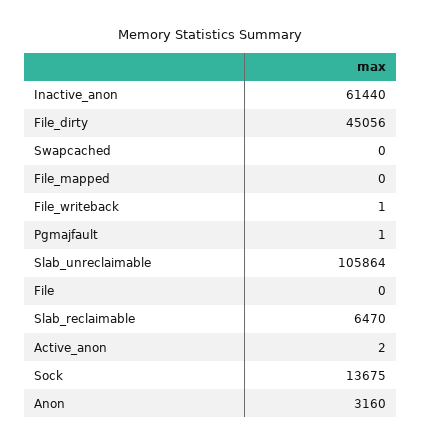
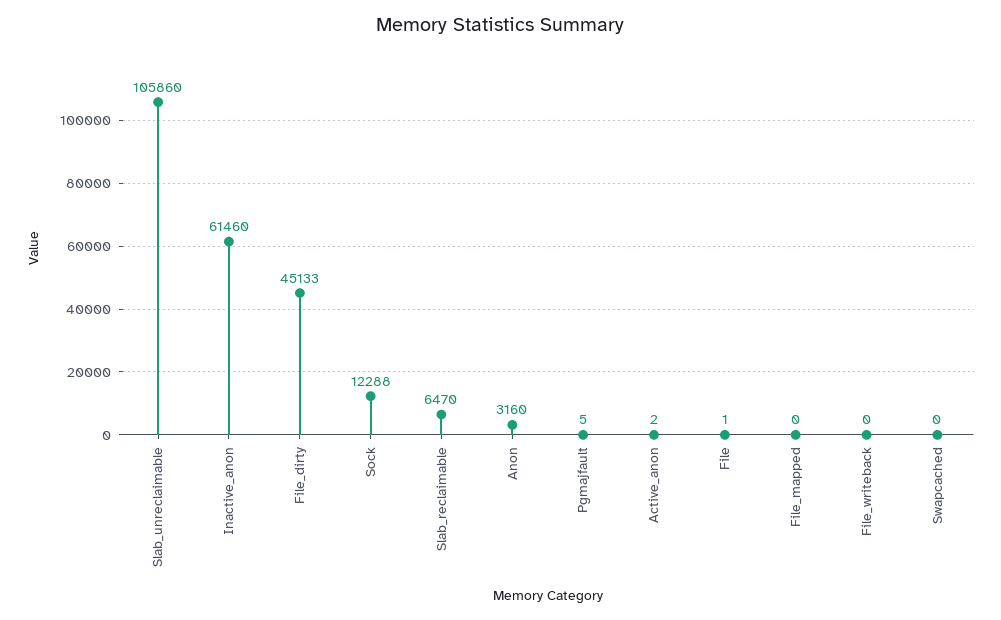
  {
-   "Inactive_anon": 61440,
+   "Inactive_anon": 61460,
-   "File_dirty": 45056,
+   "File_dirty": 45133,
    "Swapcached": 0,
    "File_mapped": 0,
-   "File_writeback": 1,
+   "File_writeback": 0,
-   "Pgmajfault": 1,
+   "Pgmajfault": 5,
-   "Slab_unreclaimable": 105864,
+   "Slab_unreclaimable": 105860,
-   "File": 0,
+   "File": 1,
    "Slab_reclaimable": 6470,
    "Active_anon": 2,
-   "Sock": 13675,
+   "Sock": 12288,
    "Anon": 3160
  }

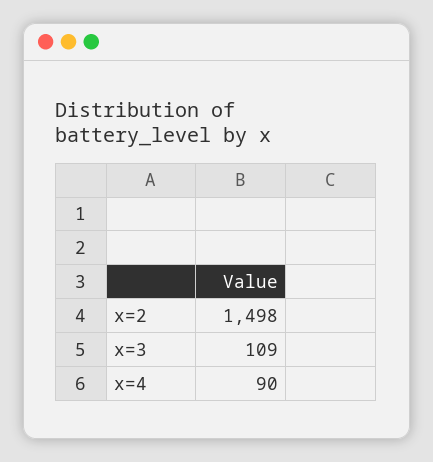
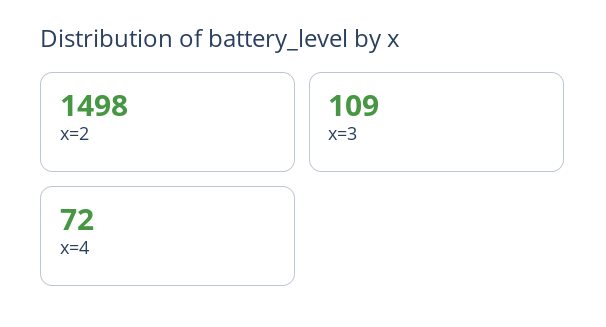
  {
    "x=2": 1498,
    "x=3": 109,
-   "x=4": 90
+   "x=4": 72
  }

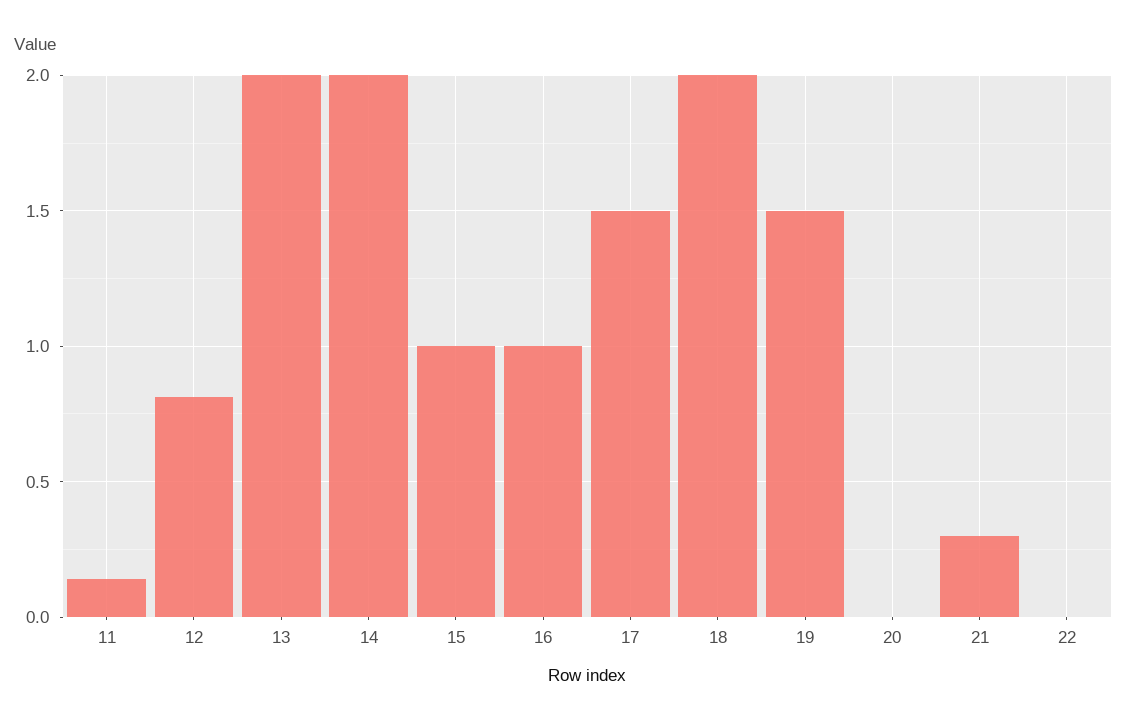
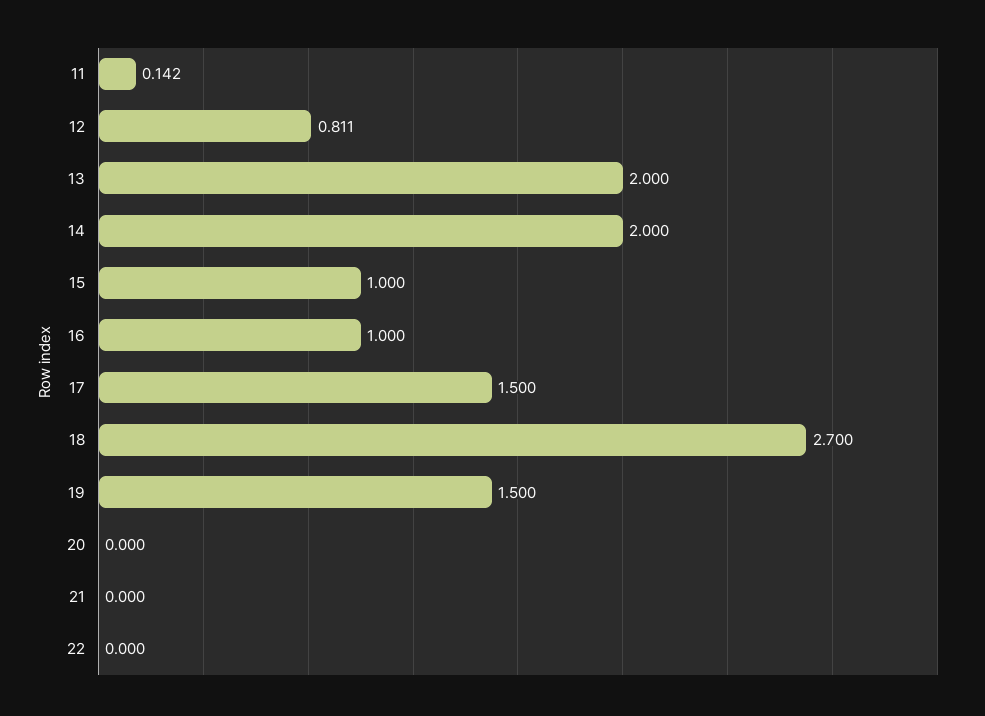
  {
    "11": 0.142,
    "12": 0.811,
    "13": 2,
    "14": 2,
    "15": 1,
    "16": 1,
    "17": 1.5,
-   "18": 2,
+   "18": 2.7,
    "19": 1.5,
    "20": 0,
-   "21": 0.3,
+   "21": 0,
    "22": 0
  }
__________________________________________________
**Goal of the exercise:**
Return the records word for word, leaving every picture out of the copy.

**Output for this task:**
  {
-   "Inactive_anon": 61440,
+   "Inactive_anon": 61460,
-   "File_dirty": 45056,
+   "File_dirty": 45133,
    "Swapcached": 0,
    "File_mapped": 0,
-   "File_writeback": 1,
+   "File_writeback": 0,
-   "Pgmajfault": 1,
+   "Pgmajfault": 5,
-   "Slab_unreclaimable": 105864,
+   "Slab_unreclaimable": 105860,
-   "File": 0,
+   "File": 1,
    "Slab_reclaimable": 6470,
    "Active_anon": 2,
-   "Sock": 13675,
+   "Sock": 12288,
    "Anon": 3160
  }

  {
    "x=2": 1498,
    "x=3": 109,
-   "x=4": 90
+   "x=4": 72
  }

  {
    "11": 0.142,
    "12": 0.811,
    "13": 2,
    "14": 2,
    "15": 1,
    "16": 1,
    "17": 1.5,
-   "18": 2,
+   "18": 2.7,
    "19": 1.5,
    "20": 0,
-   "21": 0.3,
+   "21": 0,
    "22": 0
  }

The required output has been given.